The report found that 88% of organizations have faced AI-related security challenges. It also found that 98% are preparing for agentic AI, where autonomous systems may need identities, permissions, and guardrails similar to human users.
This is a major shift for security teams. Traditional application security models are not enough when AI systems interact through prompts, APIs, tokens, identities, and autonomous workflows.
As agentic AI becomes more common, enterprises will need to govern what AI agents can access, what actions they can take, how they authenticate, and how their decisions are monitored. Without that control layer, AI adoption can increase operational and security risk.
Prompts and Tokens Are Becoming Control Points
F5’s report also points to a new area of enterprise control: the prompt and token layers.
Nearly 29% of organizations identified prompt layers as the top delivery mechanism, while 23% prioritized token layers for delivery and security.
This shows that AI delivery is not only about servers, networks, or APIs. Enterprises also need to manage the actual interaction layers that drive model behavior and cost.
Prompts influence what AI systems produce. Tokens affect cost, performance, throughput, and security. As AI usage grows, controlling these layers will become important for governance, compliance, safety, and budget management.
Why This Matters for Enterprise Technology Leaders
The F5 report shows that enterprise AI maturity is becoming tied to operational resilience.
Companies are no longer asking only how to use AI. They are asking how to run AI in production across multicloud systems, secure it across multiple control points, and govern it as part of the application stack.
For B2B technology buyers, the practical takeaway is clear: AI infrastructure decisions now need to include application delivery, security, observability, identity, routing, and policy management.
The companies that manage this well may be able to move faster with AI while reducing risk.

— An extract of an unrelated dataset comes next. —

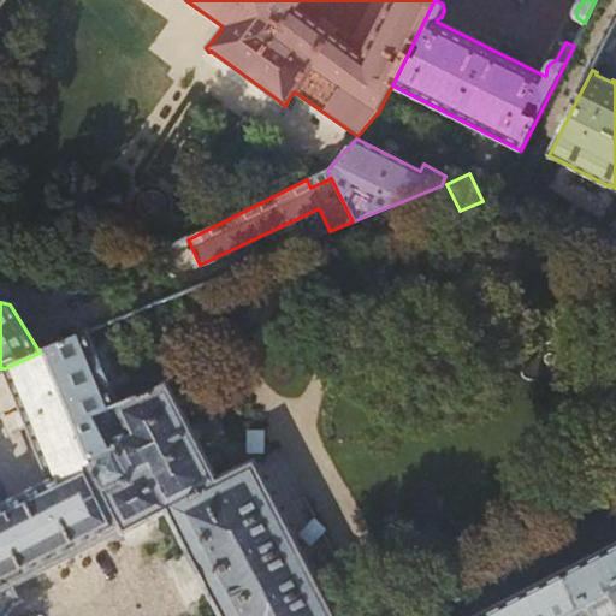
[(333,615),(254,461),(217,480),(169,383),(118,404),(88,332),(40,353),(5,368),(46,473),(47,473),(51,480),(0,505),(0,615),(5,615),(7,612),(13,604),(22,598),(15,584),(114,533),(120,529),(123,533),(166,511),(220,615),(333,615)]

The companies that treat AI as a standalone experiment may struggle as inference workloads become more central to business operations.
F5’s report suggests that the next stage of enterprise AI will not be defined only by model capability. It will be defined by how reliably, securely, and efficiently organizations can operate AI across real production environments.
Key Source / Reference
Official source: Business Wire — AI Has Left the Lab: F5 Report Reveals 78% of Enterprises Now Run AI Inference as a Core Operation
FAQ Section
What did F5 announce?
F5 released its 2026 State of Application Strategy Report, which shows that AI inference has become a core enterprise operation rather than only an experimental activity.

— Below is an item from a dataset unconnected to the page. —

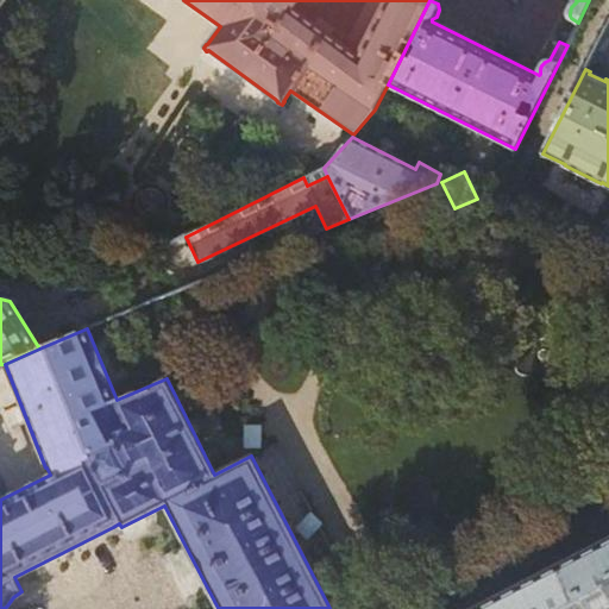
[(608,608),(608,539),(472,608),(608,608)]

What percentage of enterprises now run AI inference themselves?
According to F5, 78% of organizations now run AI inference themselves.
Why is AI inference important for enterprises?

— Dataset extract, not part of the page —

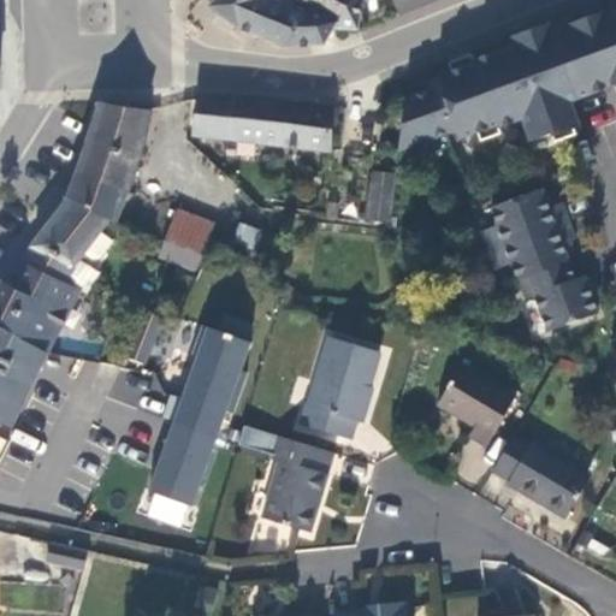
[(214,0),(212,4),(209,7),(238,30),(253,36),(277,0),(214,0)]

AI inference is important because it is where trained models generate outputs for real business use. Once inference becomes a production workload, it needs reliability, security, routing, observability, and governance.
How many AI models are enterprises running in production?
F5’s report says organizations are coordinating an average of seven AI models in production.
What does the report say about hybrid multicloud?
The report says 93% of organizations use multiple clouds and 86% run applications across hybrid multicloud environments.
Why does agentic AI create new security requirements?
Agentic AI systems may act more autonomously, which means they need identities, permissions, guardrails, and governance controls similar to human users or service accounts.